◆ Task directions: In the passage on cube partitions and storage modes, what does the abbreviation UDM stand for?
***** Document section
Optimize processing. Often the data that you load into a cube does not change. That means you can load it once and leave it there. Processing is the mechanism that loads data into the cube, which you will learn more about in Chapter 6. If you separate data into partitions, you can restrict processing to a single small partition to load current data and leave other unchanged data in place in separate partitions. That makes processing execute more quickly. Furthermore, even if you have to process multiple partitions, you can process them in parallel and thereby reduce the overall time required to process. The amount of parallelism that you can achieve depends on the server hardware that you use for Analysis Services.

When you create a partitioning strategy, you can use different storage modes, aggregation levels, and assign a variable number of rows per partition. For example, you can have several months’ worth of data in the current year partition, twelve months in a prior year, and 5 years or 60 months in a history partition. Another benefit of this approach is the ability to maintain a moving window of data. You can easily drop off older data and add in new data without disrupting other data that you want to keep in the cube.

Storage Modes

The default storage mode is called MOLAP, which is the abbreviation for Multidimensional OLAP. With MOLAP, as shown in Figure 52, all data, metadata, and aggregations are stored and managed by Analysis Services. When you process the cube, data is read from the relational source according to the rules defined in the UDM, which stands for Unified Dimensional Model. The UDM is metadata that contains all the dimension and cube definitions, describes how the data needs to be stored by Analysis Services, and contains the aggregation design, which the server processes after loading fact data to include aggregations in the data stored on the server. When a client application sends an MDX query to the server, the server responds by querying the data or aggregations in the cube.
**********
***** Data section
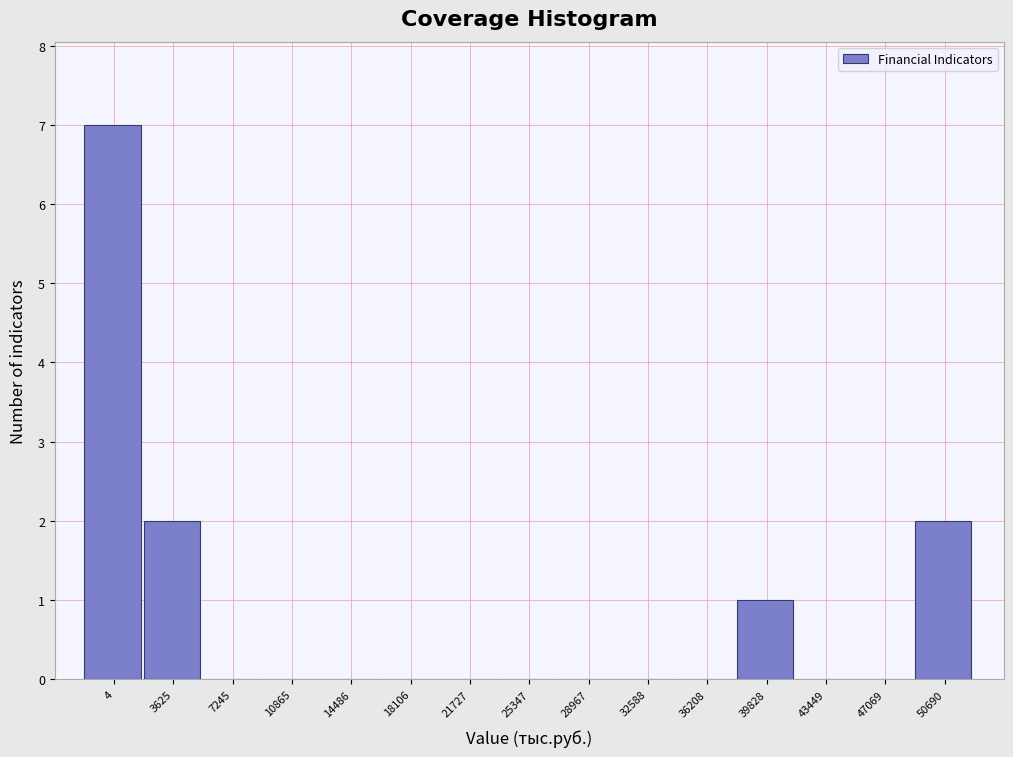

Reading left to right, list all the values displayed in this chart.

4=7	3625=2	7245=0	10865=0	14486=0	18106=0	21727=0	25347=0	28967=0	32588=0	36208=0	39828=1	43449=0	47069=0	50690=2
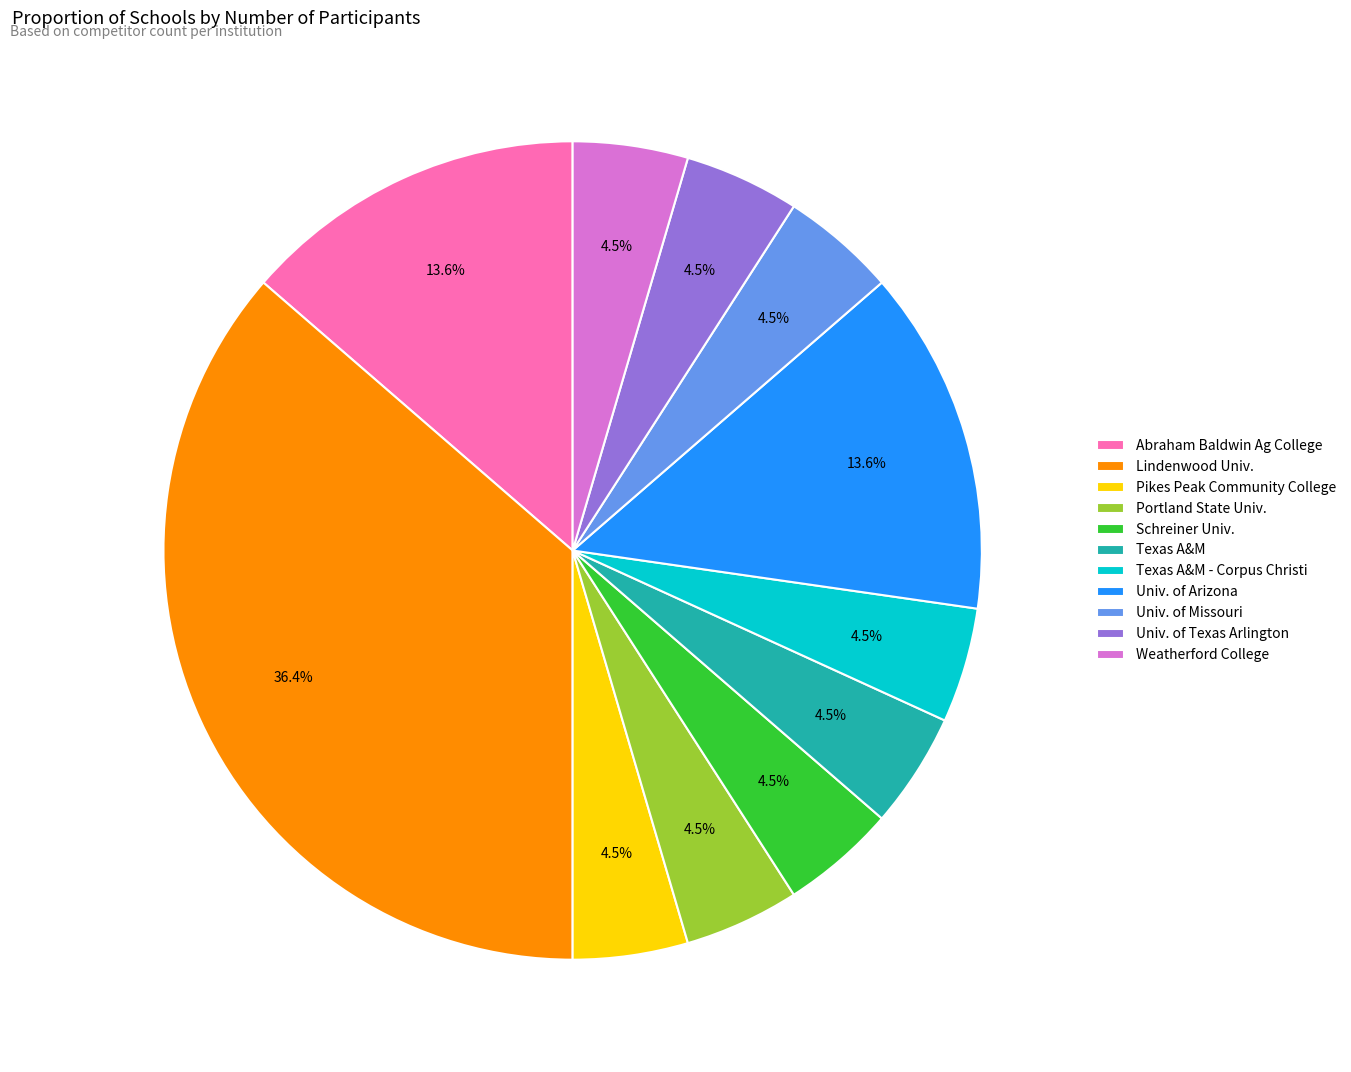

Approximately how many times larger is the value at Weatherford College compared to Univ. of Arizona?

0.3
**********
◆ Problem solution: Unified Dimensional Model